Изменить размер шрифта - +
Он всячески показывал мне, что готов забыть мой промах и вернуть мне свое расположение. А теперь я стояла вместе с ним на трибуне и ждала, что меня вот-вот попросят сказать несколько слов, которые убедят слушателей, что я обожаю своего мужа, поддерживаю все его начинания и что мы любим друг друга, поэтому вокруг нас никогда не возникнет скандала вроде того, какой заставил отца Бевила распрощаться с политикой.

Но Бевил волновался. Я это чувствовала. Он знал, что у меня есть свои принципы и что между нами стоит теперь Гвеннан. Настал момент, и я поднялась. Я не могла оторвать глаз от птицы на шляпке одной из дам в первом ряду; я видела лица и устремленные на меня любопытные глаза. В руках я держала бумажки с речью, которую подготовили для меня распорядители и которую я должна была выучить.

Ровно такая же, как тысячи подобных речей.

Я начала говорить, и то, что я сказала, совсем не походило на то, что было написано на бумаге. Я видела, как Бевил наклонился вперед. Он встревожился, а потом… улыбнулся. Я видела, как изменились лица слушателей: они стали оживленными и в них читался интерес.

Я не могу припомнить, что именно я говорила, но это было совершенно естественно: я просто объясняла им, что они должны поддержать моего мужа.

Мое выступление заняло три минуты, но за ним последовали громкие аплодисменты, и я села, чувствуя легкую дрожь. Это был успех.

Тот вечер прошел чудесно. Бевил сказал мне:

— Ты — просто находка, Хэрриет Менфрей.

Он всячески выказывал мне свою нежность и любовь, и, возвращаясь с ним домой, я была почти счастлива. Если бы только не Гвеннан!

Я не упоминала о ней, а Бевил был не тот человек, чтобы копаться в чужой душе. Для него все складывалось замечательно. Он женился на девушке, которая обещала стать хорошей женой для политика, кроме того, она принесла в семью деньги, а если порой проявляла излишнюю самостоятельность, он легко мог подавить этот бунт, ибо он был полноценным мужчиной, хозяином, а она, несмотря на свой острый язычок, всего лишь женщиной, к тому же некрасивой и соответственно не избалованной мужским вниманием.

В ту ночь Бевил мог насладиться в полной мере своим браком.
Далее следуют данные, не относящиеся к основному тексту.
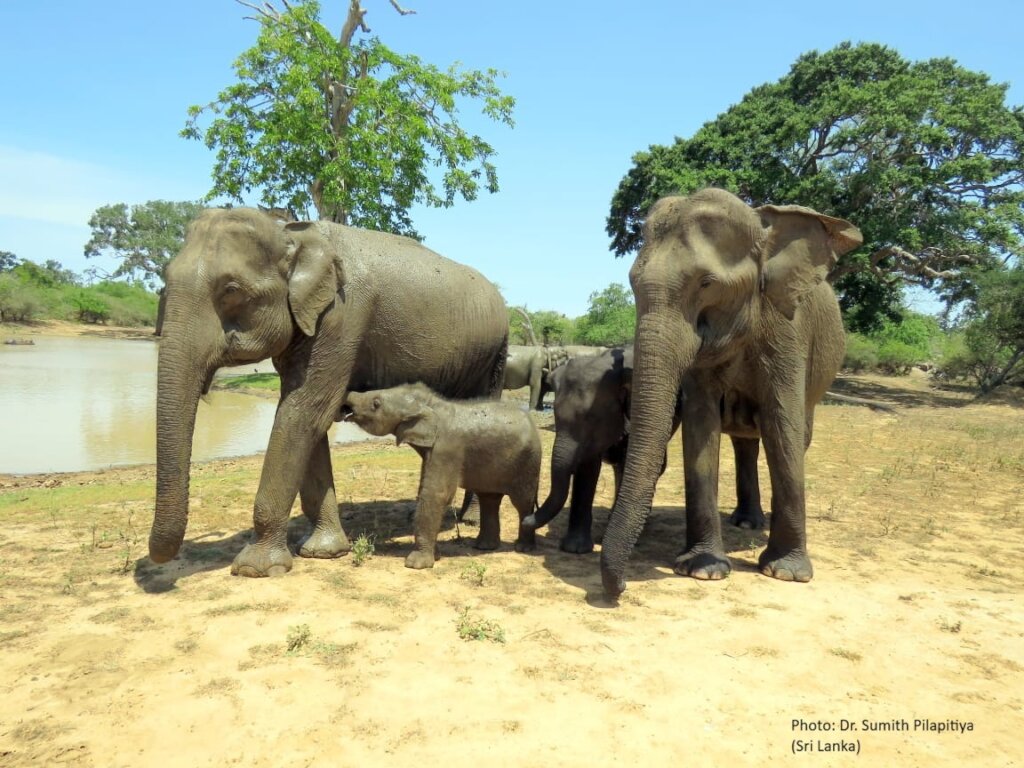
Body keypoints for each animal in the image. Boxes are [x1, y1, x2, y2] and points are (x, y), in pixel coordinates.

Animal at [150, 207, 508, 577]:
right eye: (165, 279)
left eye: (231, 290)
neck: (291, 235)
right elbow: (308, 419)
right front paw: (324, 551)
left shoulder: (342, 317)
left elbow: (303, 411)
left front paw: (255, 568)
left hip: (494, 355)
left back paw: (469, 522)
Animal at [343, 382, 541, 568]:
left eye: (376, 403)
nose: (347, 399)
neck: (431, 405)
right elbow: (425, 490)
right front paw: (435, 556)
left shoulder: (447, 448)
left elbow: (436, 494)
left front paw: (416, 564)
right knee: (489, 499)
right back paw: (484, 546)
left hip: (528, 462)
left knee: (522, 502)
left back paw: (522, 548)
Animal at [600, 188, 862, 600]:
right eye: (632, 282)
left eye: (706, 284)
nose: (623, 586)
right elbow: (700, 425)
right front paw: (703, 570)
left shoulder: (788, 331)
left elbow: (782, 426)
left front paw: (786, 573)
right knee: (745, 442)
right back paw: (747, 523)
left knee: (794, 436)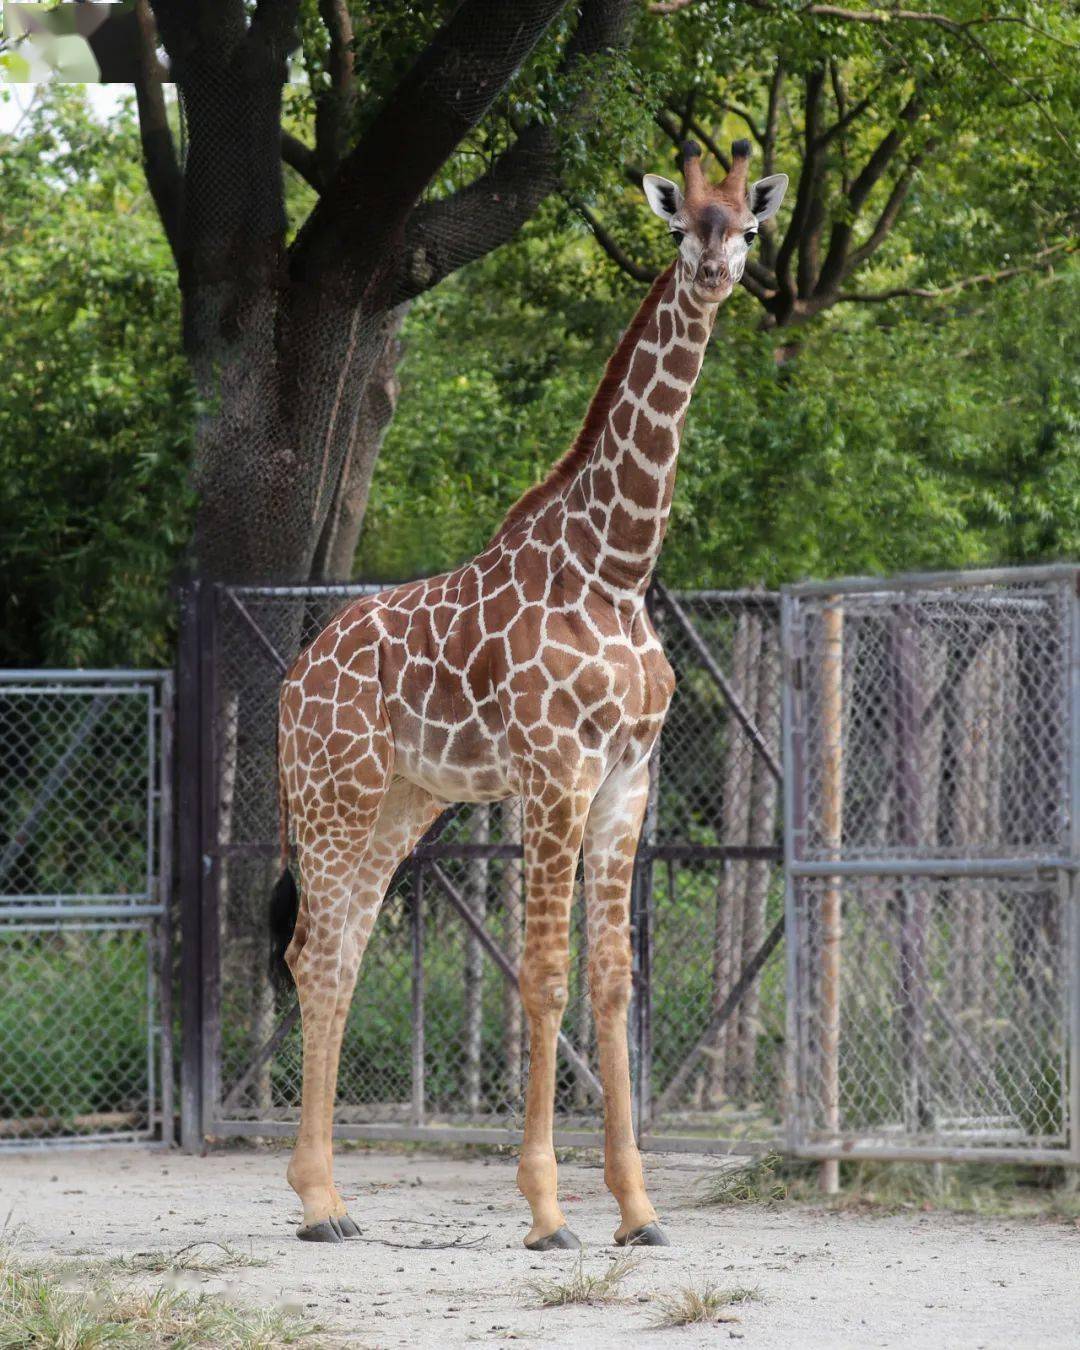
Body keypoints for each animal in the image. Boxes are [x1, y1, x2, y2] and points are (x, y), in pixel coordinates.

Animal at [274, 142, 788, 1247]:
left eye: (747, 225)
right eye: (682, 223)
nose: (715, 273)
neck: (618, 567)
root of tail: (297, 675)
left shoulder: (626, 783)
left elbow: (612, 981)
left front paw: (638, 1210)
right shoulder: (556, 774)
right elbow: (545, 976)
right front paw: (549, 1210)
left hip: (402, 804)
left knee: (339, 952)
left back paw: (330, 1199)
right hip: (335, 796)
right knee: (315, 953)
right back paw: (319, 1202)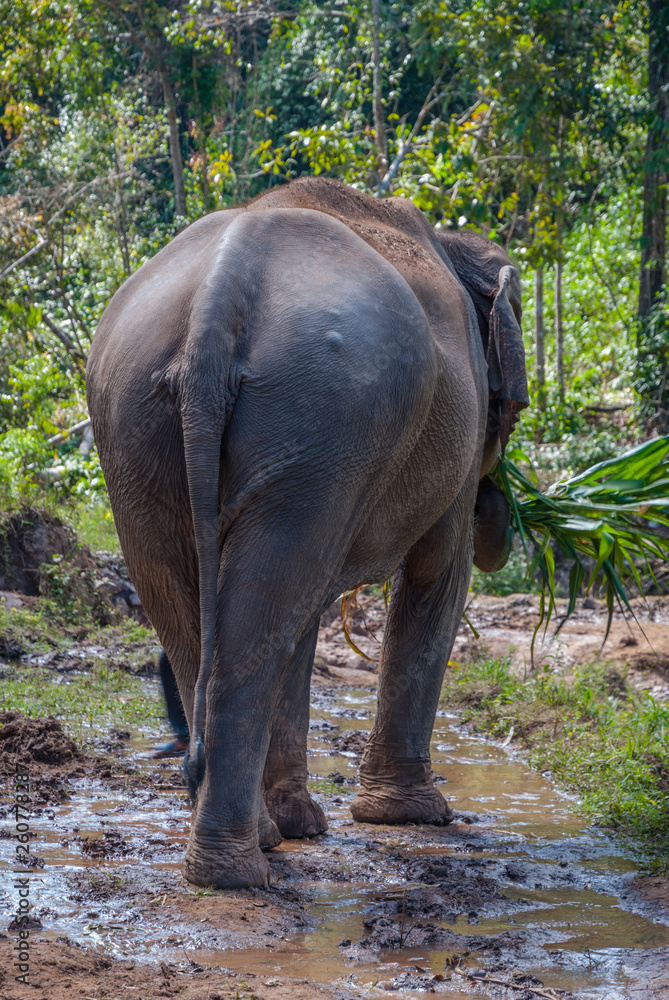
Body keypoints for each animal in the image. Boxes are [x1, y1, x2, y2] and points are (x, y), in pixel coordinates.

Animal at [86, 176, 527, 890]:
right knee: (269, 609)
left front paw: (304, 828)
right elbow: (439, 572)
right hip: (320, 413)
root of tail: (219, 296)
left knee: (221, 613)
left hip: (145, 426)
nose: (509, 514)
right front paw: (416, 818)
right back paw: (237, 870)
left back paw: (249, 842)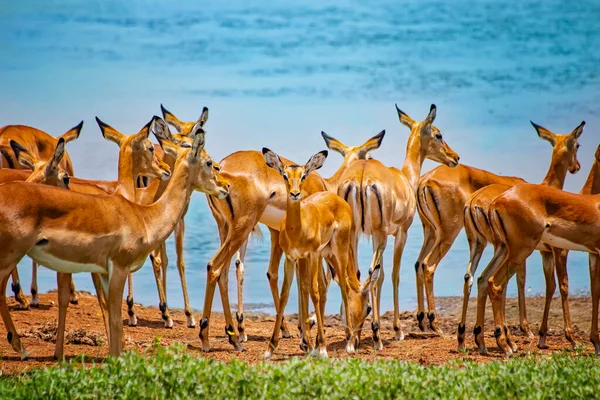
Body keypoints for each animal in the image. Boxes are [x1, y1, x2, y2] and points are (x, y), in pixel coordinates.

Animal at [260, 148, 378, 358]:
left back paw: (348, 343)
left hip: (339, 252)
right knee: (328, 285)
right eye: (285, 175)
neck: (297, 229)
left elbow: (313, 291)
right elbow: (287, 294)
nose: (295, 193)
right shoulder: (292, 258)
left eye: (303, 175)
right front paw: (271, 348)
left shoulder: (312, 255)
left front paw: (320, 346)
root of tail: (338, 199)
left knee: (343, 286)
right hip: (328, 254)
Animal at [332, 104, 460, 350]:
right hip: (379, 236)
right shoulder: (400, 233)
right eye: (438, 134)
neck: (405, 178)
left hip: (353, 235)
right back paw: (375, 336)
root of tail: (361, 178)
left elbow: (379, 276)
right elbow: (393, 274)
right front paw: (396, 329)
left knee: (354, 273)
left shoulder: (371, 236)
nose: (455, 157)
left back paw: (353, 335)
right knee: (372, 272)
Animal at [460, 121, 580, 350]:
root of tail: (474, 202)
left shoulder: (543, 253)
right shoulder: (556, 251)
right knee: (492, 281)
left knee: (474, 277)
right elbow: (555, 285)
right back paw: (501, 341)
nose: (576, 167)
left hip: (481, 245)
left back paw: (469, 339)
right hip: (506, 249)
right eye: (578, 145)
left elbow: (543, 285)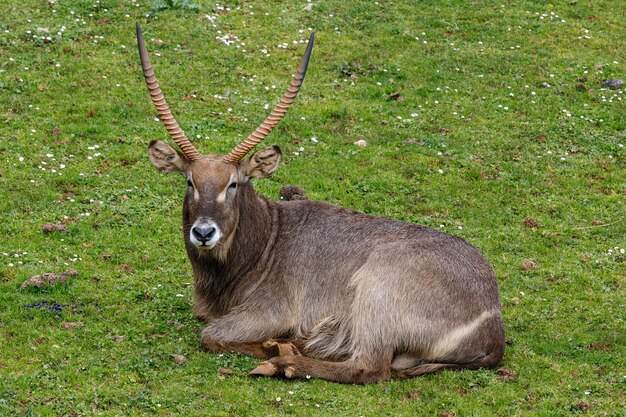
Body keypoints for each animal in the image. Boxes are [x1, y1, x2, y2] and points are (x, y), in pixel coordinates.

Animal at [135, 24, 502, 384]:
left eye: (234, 183)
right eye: (190, 181)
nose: (203, 233)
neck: (267, 239)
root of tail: (492, 328)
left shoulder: (269, 311)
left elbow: (210, 335)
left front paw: (276, 345)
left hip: (376, 293)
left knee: (367, 369)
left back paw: (283, 360)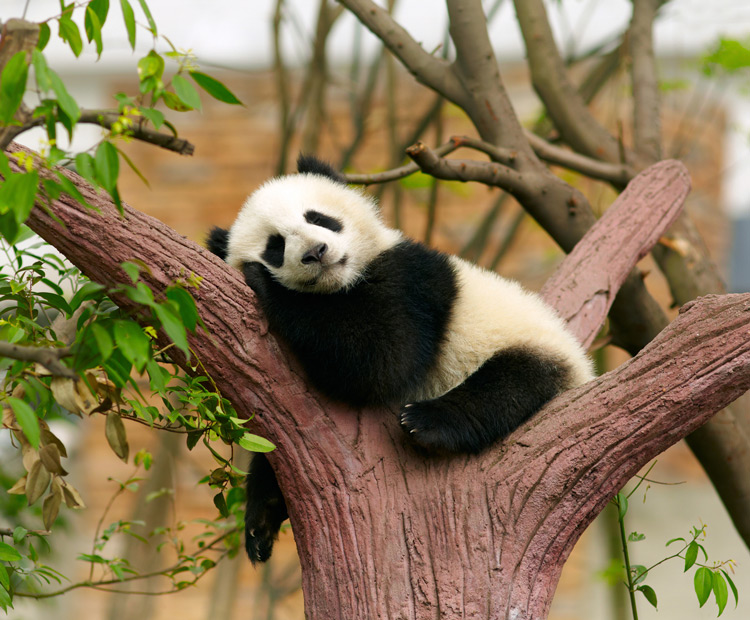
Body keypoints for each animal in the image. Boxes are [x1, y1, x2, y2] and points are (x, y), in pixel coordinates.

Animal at [207, 155, 594, 563]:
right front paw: (261, 518)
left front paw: (265, 283)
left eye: (318, 218)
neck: (341, 284)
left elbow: (383, 359)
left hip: (531, 345)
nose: (316, 252)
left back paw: (427, 422)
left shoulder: (410, 280)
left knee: (509, 385)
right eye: (275, 246)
В последовавшие за тем недели я почти не расставалась с Бевилом. Он брал меня с собой всюду, и постепенно наши отношения стали почти такими же, как в дни медового месяца. Как я радовалась теперь, что когда-то специально интересовалась политикой, так что теперь могла вполне здраво рассуждать о текущих событиях. Мало что доставляло мне большее удовольствие, чем видеть своего мужа, когда он сидел, откинувшись, сложив руки на груди, с серьезным лицом — глаза опущены, чтобы спрятать сияющую в них гордость, — пока я выступала со своим комментарием или произносила очередную речь.

Впервые за всю жизнь меня совершенно не заботила моя хромота; я знала, что никакая — пусть даже превосходно сложенная женщина — не заменит Бевилу меня… во всяком случае, сейчас.

Но жизнь не стояла на месте. Примерно через два месяца пришло еще одно письмо от Гвеннан. Оно было коротким.

«Дорогая Хэрриет!

Это — очень срочно. Мне надо тебя увидеть. Пожалуйста, приезжай ко мне, как только получишь письмо. Не откладывай. Прошу тебя, Хэрриет.

Гвеннан».

На конверте стоял плимутский адрес.

Когда я вскрыла письмо, Бевил одевался. Я не стала ничего ему говорить, ибо была уверена, что он постарается всеми способами помешать мне исполнить просьбу Гвеннан, а я ни за что не согласилась бы предать свою подругу.

Поэтому я спрятала конверт и присела на кровать, прикидывая наши планы на день. Мне предстояло все утро провести с Бевилом в штаб-квартире в Ланселле: одной из моих обязанноетей, с которой я вполне справлялась, было выслушивать женщин, записывать их просьбы и давать им советы.

Я не могла сказать мужу, что поеду в Плимут, — кончится все тем, что он силой отнимет у меня письмо и, скорее всего, сам отправится к Гвеннан вместо меня.